═══ Given records ═══

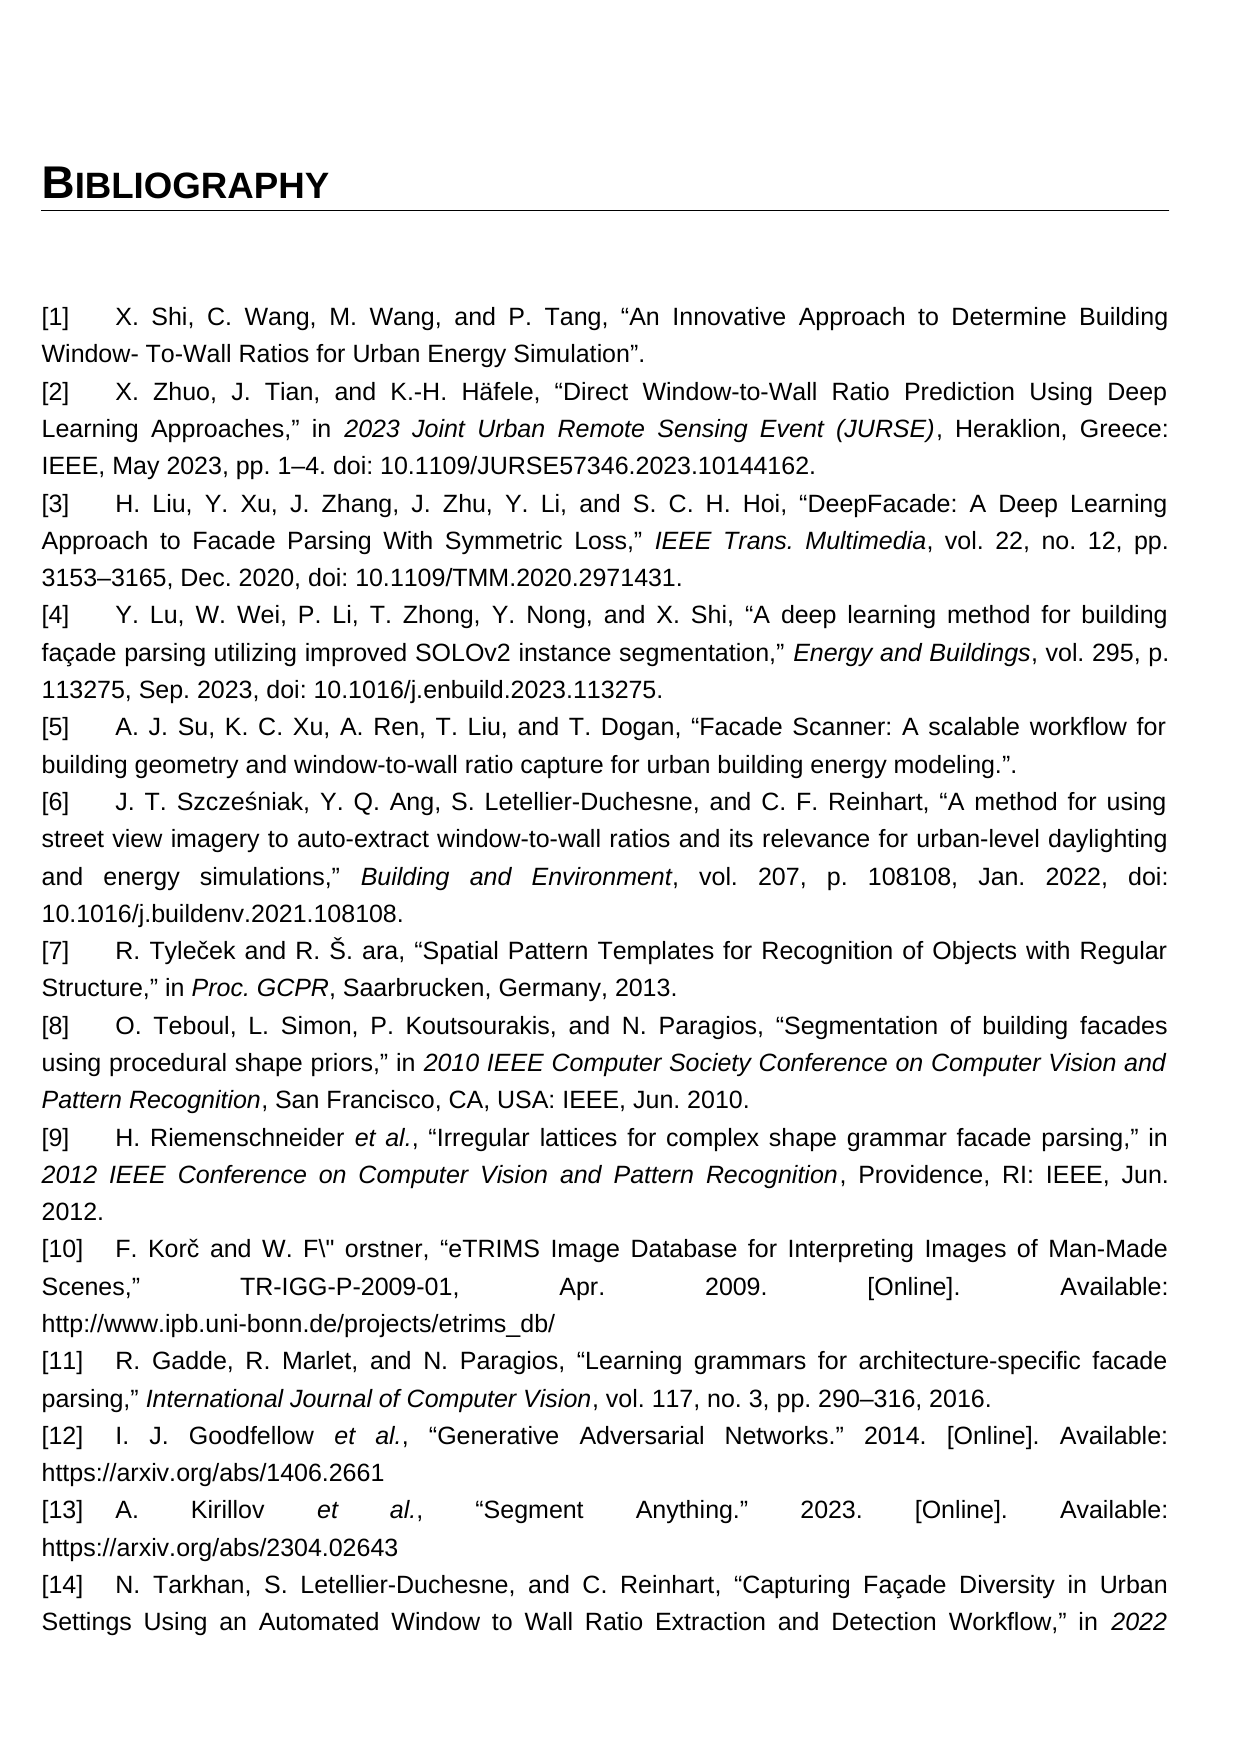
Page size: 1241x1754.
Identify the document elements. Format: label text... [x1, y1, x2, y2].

text [5] A. J. Su, K. C. Xu, A. Ren, T. Liu, and T. Dogan, “Facade Scanner: A scalable workflow for building geometry and window-to-wall ratio capture for urban building energy modeling.”. [41, 712, 1169, 778]
text [8] O. Teboul, L. Simon, P. Koutsourakis, and N. Paragios, “Segmentation of building facades using procedural shape priors,” in 2010 IEEE Computer Society Conference on Computer Vision and Pattern Recognition, San Francisco, CA, USA: IEEE, Jun. 2010. [41, 1011, 1169, 1114]
text [13] A. Kirillov et al., “Segment Anything.” 2023. [Online]. Available: https://arxiv.org/abs/2304.02643 [41, 1496, 1169, 1562]
text [4] Y. Lu, W. Wei, P. Li, T. Zhong, Y. Nong, and X. Shi, “A deep learning method for building façade parsing utilizing improved SOLOv2 instance segmentation,” Energy and Buildings, vol. 295, p. 113275, Sep. 2023, doi: 10.1016/j.enbuild.2023.113275. [41, 601, 1169, 704]
subtitle Bibliography [41, 156, 1169, 210]
text [2] X. Zhuo, J. Tian, and K.-H. Häfele, “Direct Window-to-Wall Ratio Prediction Using Deep Learning Approaches,” in 2023 Joint Urban Remote Sensing Event (JURSE), Heraklion, Greece: IEEE, May 2023, pp. 1–4. doi: 10.1109/JURSE57346.2023.10144162. [41, 377, 1169, 480]
text [10] F. Korč and W. F\" orstner, “eTRIMS Image Database for Interpreting Images of Man-Made Scenes,” TR-IGG-P-2009-01, Apr. 2009. [Online]. Available: http://www.ipb.uni-bonn.de/projects/etrims_db/ [41, 1234, 1169, 1338]
text [9] H. Riemenschneider et al., “Irregular lattices for complex shape grammar facade parsing,” in 2012 IEEE Conference on Computer Vision and Pattern Recognition, Providence, RI: IEEE, Jun. 2012. [41, 1123, 1169, 1226]
text [7] R. Tyleček and R. Š. ara, “Spatial Pattern Templates for Recognition of Objects with Regular Structure,” in Proc. GCPR, Saarbrucken, Germany, 2013. [41, 936, 1169, 1002]
text [3] H. Liu, Y. Xu, J. Zhang, J. Zhu, Y. Li, and S. C. H. Hoi, “DeepFacade: A Deep Learning Approach to Facade Parsing With Symmetric Loss,” IEEE Trans. Multimedia, vol. 22, no. 12, pp. 3153–3165, Dec. 2020, doi: 10.1109/TMM.2020.2971431. [41, 489, 1169, 592]
text [12] I. J. Goodfellow et al., “Generative Adversarial Networks.” 2014. [Online]. Available: https://arxiv.org/abs/1406.2661 [41, 1421, 1169, 1487]
text [6] J. T. Szcześniak, Y. Q. Ang, S. Letellier-Duchesne, and C. F. Reinhart, “A method for using street view imagery to auto-extract window-to-wall ratios and its relevance for urban-level daylighting and energy simulations,” Building and Environment, vol. 207, p. 108108, Jan. 2022, doi: 10.1016/j.buildenv.2021.108108. [41, 787, 1169, 928]
text [14] N. Tarkhan, S. Letellier-Duchesne, and C. Reinhart, “Capturing Façade Diversity in Urban Settings Using an Automated Window to Wall Ratio Extraction and Detection Workflow,” in 2022 Annual Modeling and Simulation Conference (ANNSIM), San Diego, CA, USA: IEEE, Jul. 2022, pp. 706–717. doi: 10.23919/ANNSIM55834.2022.9859521. [41, 1570, 1169, 1636]
text [11] R. Gadde, R. Marlet, and N. Paragios, “Learning grammars for architecture-specific facade parsing,” International Journal of Computer Vision, vol. 117, no. 3, pp. 290–316, 2016. [41, 1346, 1169, 1412]
text [1] X. Shi, C. Wang, M. Wang, and P. Tang, “An Innovative Approach to Determine Building Window- To-Wall Ratios for Urban Energy Simulation”. [41, 302, 1169, 368]
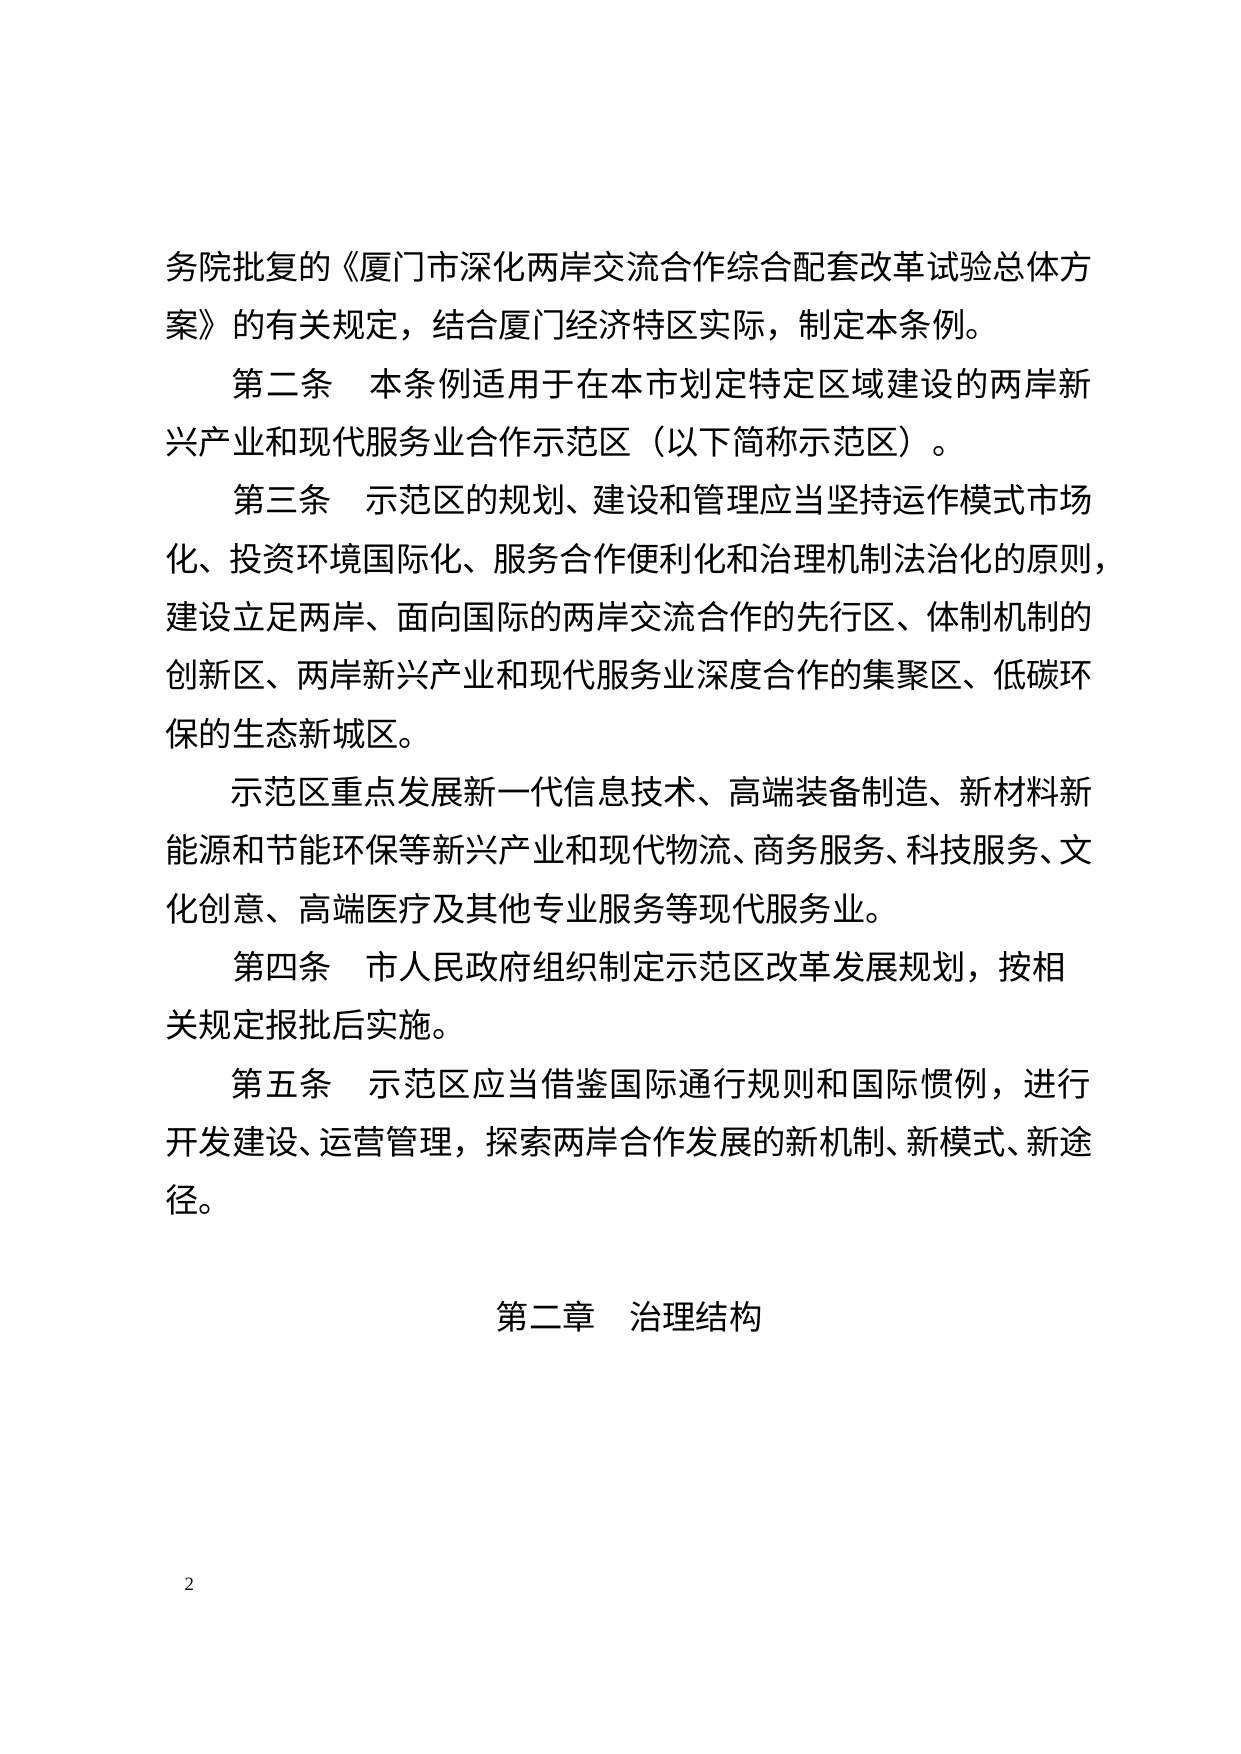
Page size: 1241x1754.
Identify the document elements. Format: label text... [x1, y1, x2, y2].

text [165, 233, 1093, 349]
text 示范区重点发展新一代信息技术、高端装备制造、新材料新能源和节能环保等新兴产业和现代物流、商务服务、科技服务、文化创意、高端医疗及其他专业服务等现代服务业。 [165, 758, 1093, 933]
text 第五条 示范区应当借鉴国际通行规则和国际惯例，进行开发建设、运营管理，探索两岸合作发展的新机制、新模式、新途径。 [165, 1049, 1093, 1224]
text 第四条 市人民政府组织制定示范区改革发展规划，按相关规定报批后实施。 [165, 933, 1093, 1049]
text 第二条 本条例适用于在本市划定特定区域建设的两岸新兴产业和现代服务业合作示范区（以下简称示范区）。 [165, 349, 1093, 466]
text 第二章 治理结构 [165, 1283, 1093, 1341]
text 第三条 示范区的规划、建设和管理应当坚持运作模式市场化、投资环境国际化、服务合作便利化和治理机制法治化的原则，建设立足两岸、面向国际的两岸交流合作的先行区、体制机制的创新区、两岸新兴产业和现代服务业深度合作的集聚区、低碳环保的生态新城区。 [165, 466, 1093, 758]
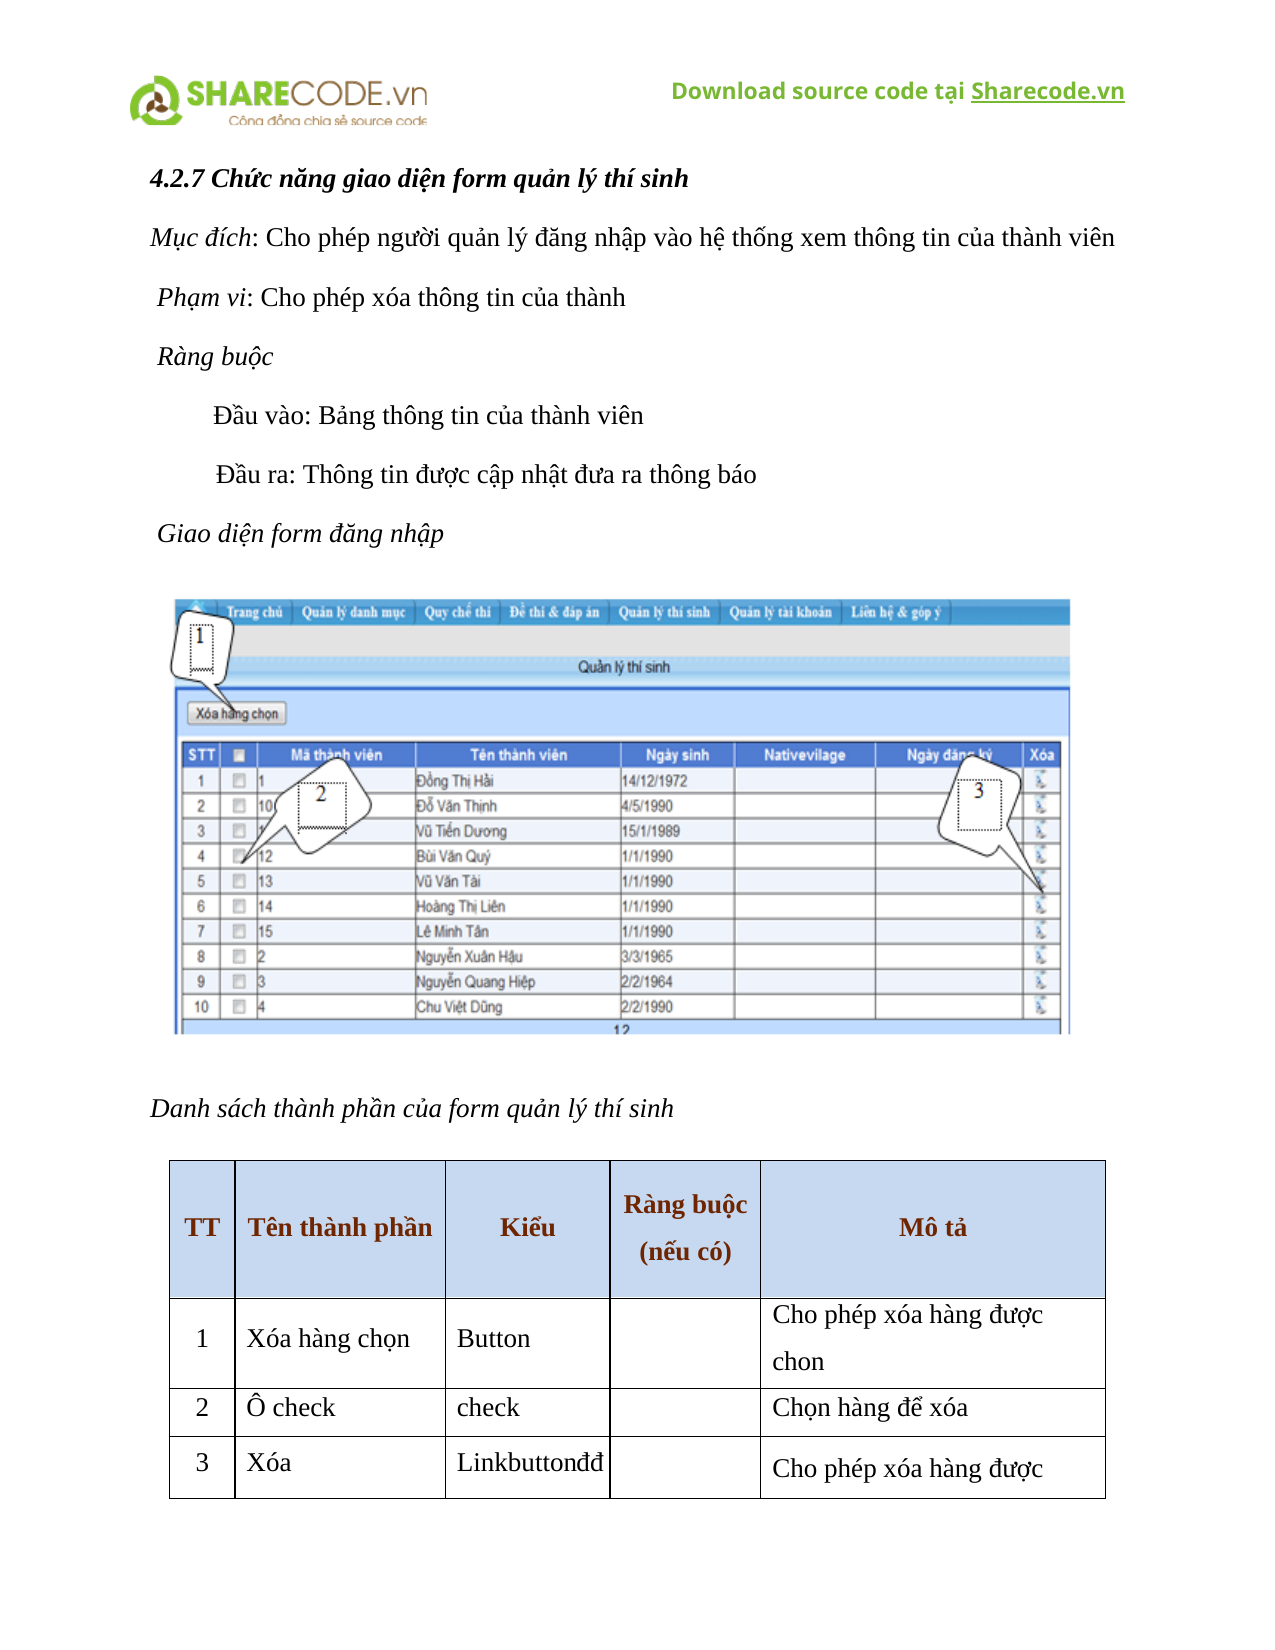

═══

#### Task description:
The full data, repeated exactly and stripped of its pictures, is the expected answer.

#### Solution to this problem:
Page size: 1241x1754.
Identify the document elements. Format: label text... [x1, y1, x2, y2].

text [5] A. J. Su, K. C. Xu, A. Ren, T. Liu, and T. Dogan, “Facade Scanner: A scalable workflow for building geometry and window-to-wall ratio capture for urban building energy modeling.”. [41, 712, 1169, 778]
text [8] O. Teboul, L. Simon, P. Koutsourakis, and N. Paragios, “Segmentation of building facades using procedural shape priors,” in 2010 IEEE Computer Society Conference on Computer Vision and Pattern Recognition, San Francisco, CA, USA: IEEE, Jun. 2010. [41, 1011, 1169, 1114]
text [13] A. Kirillov et al., “Segment Anything.” 2023. [Online]. Available: https://arxiv.org/abs/2304.02643 [41, 1496, 1169, 1562]
text [4] Y. Lu, W. Wei, P. Li, T. Zhong, Y. Nong, and X. Shi, “A deep learning method for building façade parsing utilizing improved SOLOv2 instance segmentation,” Energy and Buildings, vol. 295, p. 113275, Sep. 2023, doi: 10.1016/j.enbuild.2023.113275. [41, 601, 1169, 704]
subtitle Bibliography [41, 156, 1169, 210]
text [2] X. Zhuo, J. Tian, and K.-H. Häfele, “Direct Window-to-Wall Ratio Prediction Using Deep Learning Approaches,” in 2023 Joint Urban Remote Sensing Event (JURSE), Heraklion, Greece: IEEE, May 2023, pp. 1–4. doi: 10.1109/JURSE57346.2023.10144162. [41, 377, 1169, 480]
text [10] F. Korč and W. F\" orstner, “eTRIMS Image Database for Interpreting Images of Man-Made Scenes,” TR-IGG-P-2009-01, Apr. 2009. [Online]. Available: http://www.ipb.uni-bonn.de/projects/etrims_db/ [41, 1234, 1169, 1338]
text [9] H. Riemenschneider et al., “Irregular lattices for complex shape grammar facade parsing,” in 2012 IEEE Conference on Computer Vision and Pattern Recognition, Providence, RI: IEEE, Jun. 2012. [41, 1123, 1169, 1226]
text [7] R. Tyleček and R. Š. ara, “Spatial Pattern Templates for Recognition of Objects with Regular Structure,” in Proc. GCPR, Saarbrucken, Germany, 2013. [41, 936, 1169, 1002]
text [3] H. Liu, Y. Xu, J. Zhang, J. Zhu, Y. Li, and S. C. H. Hoi, “DeepFacade: A Deep Learning Approach to Facade Parsing With Symmetric Loss,” IEEE Trans. Multimedia, vol. 22, no. 12, pp. 3153–3165, Dec. 2020, doi: 10.1109/TMM.2020.2971431. [41, 489, 1169, 592]
text [12] I. J. Goodfellow et al., “Generative Adversarial Networks.” 2014. [Online]. Available: https://arxiv.org/abs/1406.2661 [41, 1421, 1169, 1487]
text [6] J. T. Szcześniak, Y. Q. Ang, S. Letellier-Duchesne, and C. F. Reinhart, “A method for using street view imagery to auto-extract window-to-wall ratios and its relevance for urban-level daylighting and energy simulations,” Building and Environment, vol. 207, p. 108108, Jan. 2022, doi: 10.1016/j.buildenv.2021.108108. [41, 787, 1169, 928]
text [14] N. Tarkhan, S. Letellier-Duchesne, and C. Reinhart, “Capturing Façade Diversity in Urban Settings Using an Automated Window to Wall Ratio Extraction and Detection Workflow,” in 2022 Annual Modeling and Simulation Conference (ANNSIM), San Diego, CA, USA: IEEE, Jul. 2022, pp. 706–717. doi: 10.23919/ANNSIM55834.2022.9859521. [41, 1570, 1169, 1636]
text [11] R. Gadde, R. Marlet, and N. Paragios, “Learning grammars for architecture-specific facade parsing,” International Journal of Computer Vision, vol. 117, no. 3, pp. 290–316, 2016. [41, 1346, 1169, 1412]
text [1] X. Shi, C. Wang, M. Wang, and P. Tang, “An Innovative Approach to Determine Building Window- To-Wall Ratios for Urban Energy Simulation”. [41, 302, 1169, 368]
Page size: 1241x1754.
Identify the document elements. Format: label text... [x1, y1, x2, y2].

text [165, 233, 1093, 349]
text 示范区重点发展新一代信息技术、高端装备制造、新材料新能源和节能环保等新兴产业和现代物流、商务服务、科技服务、文化创意、高端医疗及其他专业服务等现代服务业。 [165, 758, 1093, 933]
text 第五条 示范区应当借鉴国际通行规则和国际惯例，进行开发建设、运营管理，探索两岸合作发展的新机制、新模式、新途径。 [165, 1049, 1093, 1224]
text 第四条 市人民政府组织制定示范区改革发展规划，按相关规定报批后实施。 [165, 933, 1093, 1049]
text 第二条 本条例适用于在本市划定特定区域建设的两岸新兴产业和现代服务业合作示范区（以下简称示范区）。 [165, 349, 1093, 466]
text 第二章 治理结构 [165, 1283, 1093, 1341]
text 第三条 示范区的规划、建设和管理应当坚持运作模式市场化、投资环境国际化、服务合作便利化和治理机制法治化的原则，建设立足两岸、面向国际的两岸交流合作的先行区、体制机制的创新区、两岸新兴产业和现代服务业深度合作的集聚区、低碳环保的生态新城区。 [165, 466, 1093, 758]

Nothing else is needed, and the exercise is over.